Brand names DF118 Forte, DHC Continus

Used in the following combined preparations Co-dydramol, Paramol, Remedeine


Drug group Opioid analgesic

Overdose danger rating High

Dependence rating Medium

Prescription needed Yes (most preparations)

Available as generic Yes


Dihydrocodeine is an opioid analgesic related to codeine and of similar potency. It is used mainly for the relief of moderately severe pain but has also been used as a cough suppressant. As with codeine, side effects limit the dose that can be taken; dihydrocodeine causes constipation, nausea, and vomiting. The drug is also used in combination with paracetamol; in this way, a lower dose of the opioid can be used to give pain relief with fewer side effects. A combined preparation containing dihydrocodeine and paracetamol is available under the generic name of co-dydramol.


Your drug prescription is tailored for you. Do not alter dosage without checking with your doctor.

How taken/used Tablets, SR tablets, liquid, injection.

Frequency and timing of doses 2–6 x daily.

Adult dosage range 120–240mg daily.

Onset of effect 30–60 minutes (tablets, liquid); 3–4 hours (SR tablets).

Duration of action 4–6 hours (tablets, liquid); 12 hours (SR tablets).

Diet advice None.

Storage Keep in original container at room temperature out of the reach of children.

Missed dose Take as soon as you remember if needed for relief of symptoms. If not needed, do not take the missed dose, and return to your normal dosage schedule when necessary.

Stopping the drug Can be safely stopped as soon as you no longer need it.


Seek immediate medical advice in all cases.
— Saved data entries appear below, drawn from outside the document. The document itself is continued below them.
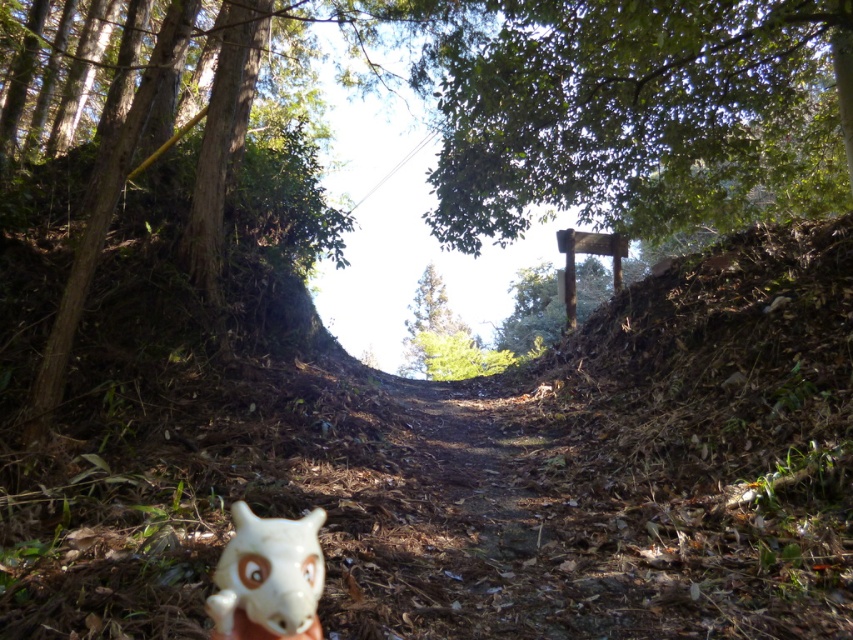
Is white matte plush toy at lower left to the left of green matte tree at center from the viewer's perspective?

Yes, white matte plush toy at lower left is to the left of green matte tree at center.

Identify the location of white matte plush toy at lower left. This screenshot has height=640, width=853. (268, 579).

The image size is (853, 640). Find the location of `white matte plush toy at lower left`. white matte plush toy at lower left is located at coordinates (268, 579).

Is green leafy tree at upper center closer to the viewer compared to green matte tree at center?

Yes, it is.

Which is in front, point (489, 145) or point (440, 330)?

Point (489, 145) is in front.

This screenshot has width=853, height=640. Find the location of `green leafy tree at upper center`. green leafy tree at upper center is located at coordinates (631, 113).

Is green leafy tree at upper center thinner than white matte plush toy at lower left?

No.

Who is lower down, green leafy tree at upper center or white matte plush toy at lower left?

Positioned lower is white matte plush toy at lower left.

Between point (468, 51) and point (315, 628), which one is positioned in front?

Point (315, 628) is more forward.

Locate an element on the screen. Image resolution: width=853 pixels, height=640 pixels. green leafy tree at upper center is located at coordinates (631, 113).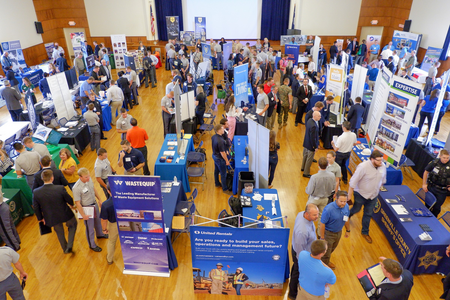
Image resolution: width=450 pixels, height=300 pixels. In order to click on wood floor in this screenshot , I will do `click(108, 286)`.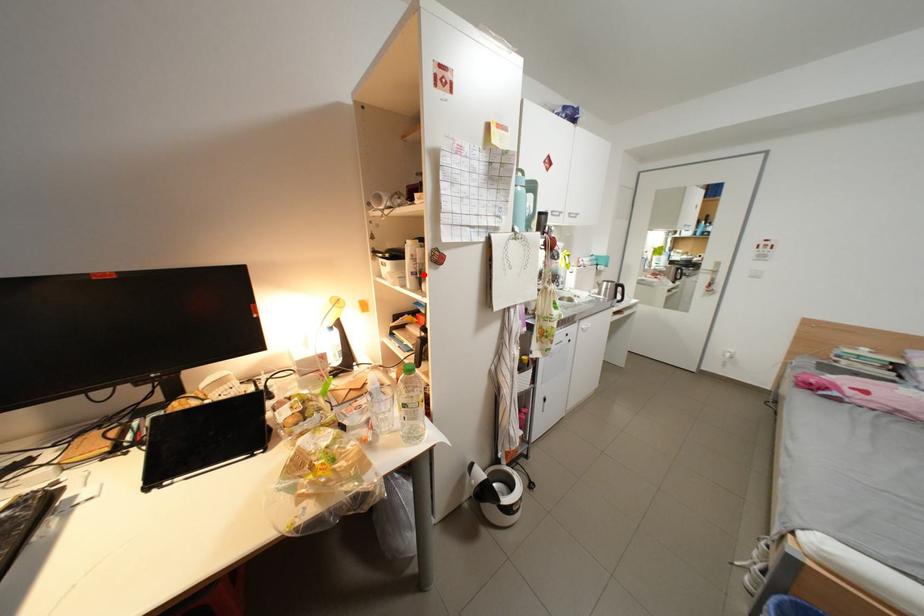
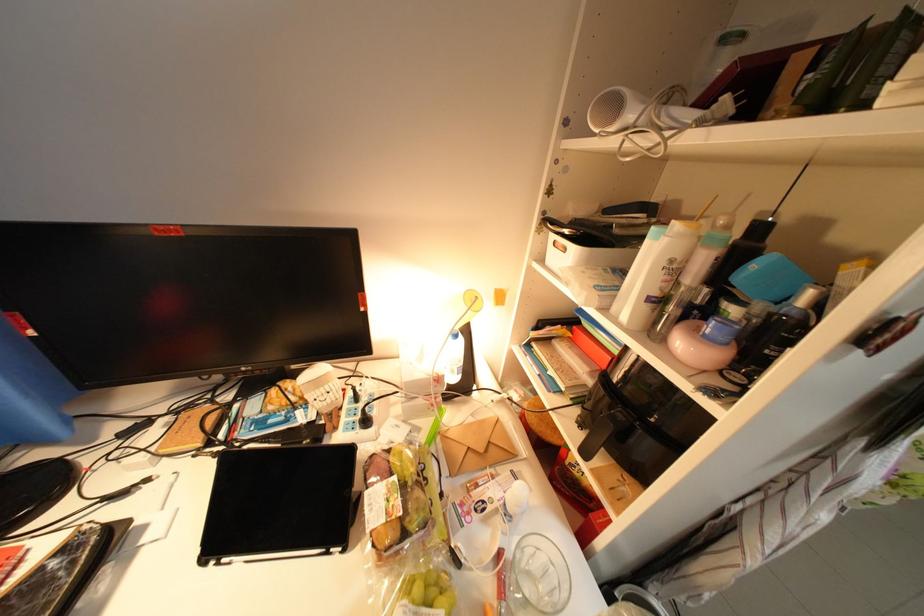
In the second image, find the point that corresponds to the highlighted location in the first image.

(661, 301)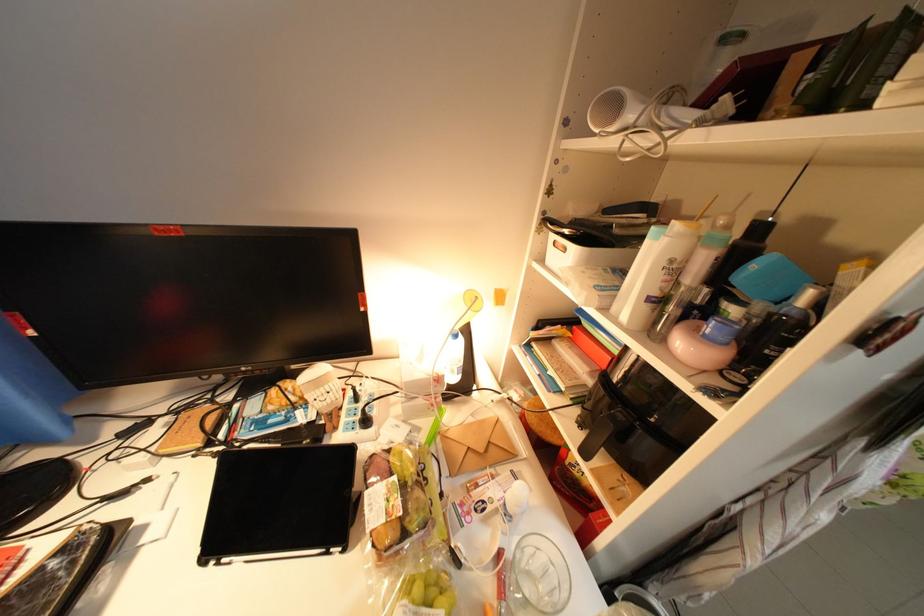
Locate an element on the screen. This screenshot has height=616, width=924. glass cup is located at coordinates (538, 578).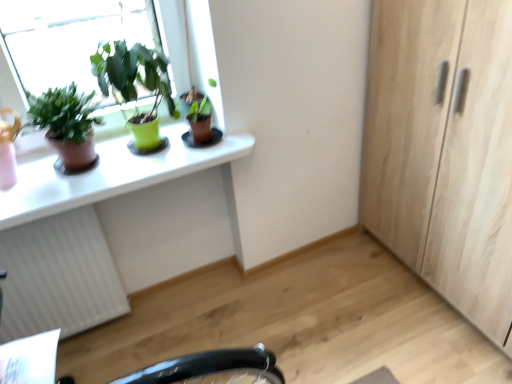
Locate an element on the screen. vacant space to the right of matte brown pot at upper left, arranged as the 3th houseplant when viewed from the right is located at coordinates (146, 168).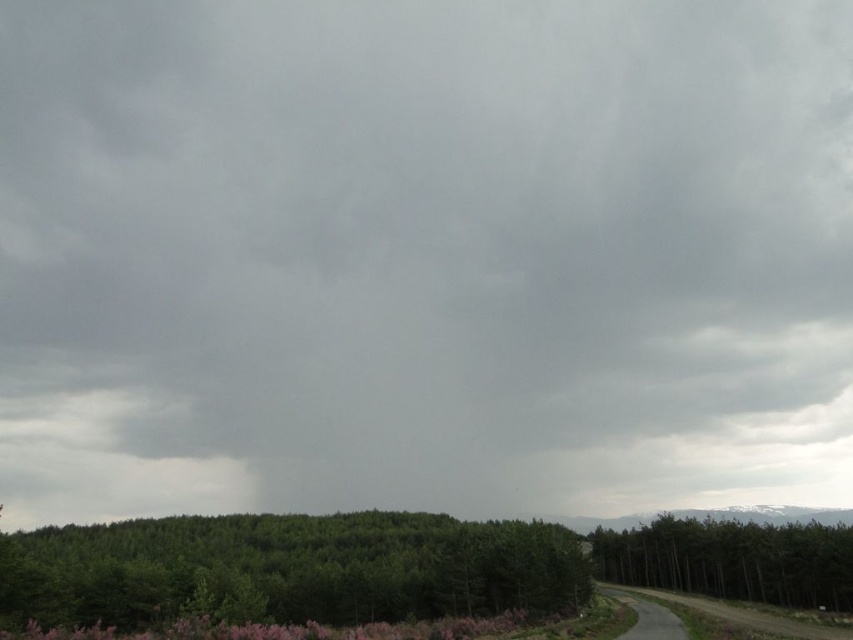
Question: Which of the following is the farthest from the observer?

Choices:
 (A) green matte tree at lower center
 (B) green matte tree at right

Answer: (B)

Question: Where is green matte tree at lower center located in relation to green matte tree at right in the image?

Choices:
 (A) right
 (B) left

Answer: (B)

Question: Considering the relative positions of green matte tree at lower center and green matte tree at right in the image provided, where is green matte tree at lower center located with respect to green matte tree at right?

Choices:
 (A) above
 (B) below

Answer: (A)

Question: Which point is farther from the camera taking this photo?

Choices:
 (A) (717, 524)
 (B) (102, 588)

Answer: (A)

Question: Which of the following is the closest to the observer?

Choices:
 (A) green matte tree at lower center
 (B) green matte tree at right

Answer: (A)

Question: Is green matte tree at lower center smaller than green matte tree at right?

Take emergency action if slow or irregular breathing, severe drowsiness, or loss of consciousness occur.


The most common adverse effects are constipation, nausea, vomiting, drowsiness, dizziness, headache, and vertigo. More rarely, the drug may cause abdominal pain. If any of these symptoms are severe, discuss with your doctor. If rash, itching, confusion, hallucinations, or breathing difficulties occur, seek medical advice promptly; you should also stop taking the drug if you have breathing difficulties. Tolerance and dependence may occur with long-term use of dihydrocodeine.


Sedatives All drugs that have a sedative effect on the central nervous system increase dihydrocodeine’s sedative properties. They include other opioid analgesics, sleeping drugs, antihistamines, antipsychotics, and antidepressants.

Monoamine oxidase inhibitors (MAOIs) may cause a dangerous rise in blood pressure. Avoid using together and for 14 days after stopping MAOI treatment.


Be sure to tell your doctor if:

· You have liver or kidney problems.

· You have a phaeochromocytoma.

· You have a lung disorder such as asthma or bronchitis.

· You have a problem with alcohol abuse.

· You have an enlarged prostate.

· You have low blood pressure.

· You have an underactive thyroid.

· You are taking other medicines.

Pregnancy Safety in pregnancy not established. The drug may affect the baby’s breathing in labour.

Breast-feeding Safety not established. Discuss with your doctor.

Infants and children Not recommended for children under 4 years. In children over 4 years a reduced dose is necessary.

Over 60 Reduced dose necessary.

Driving and hazardous work Avoid such activities until you have learned how dihydrocodeine affects you because the drug may cause drowsiness, dizziness, and confusion.

Alcohol Avoid. Alcohol may increase the sedative effects of the drug.


Dihydrocodeine is generally only used in the short term since it can be habit forming if used long term.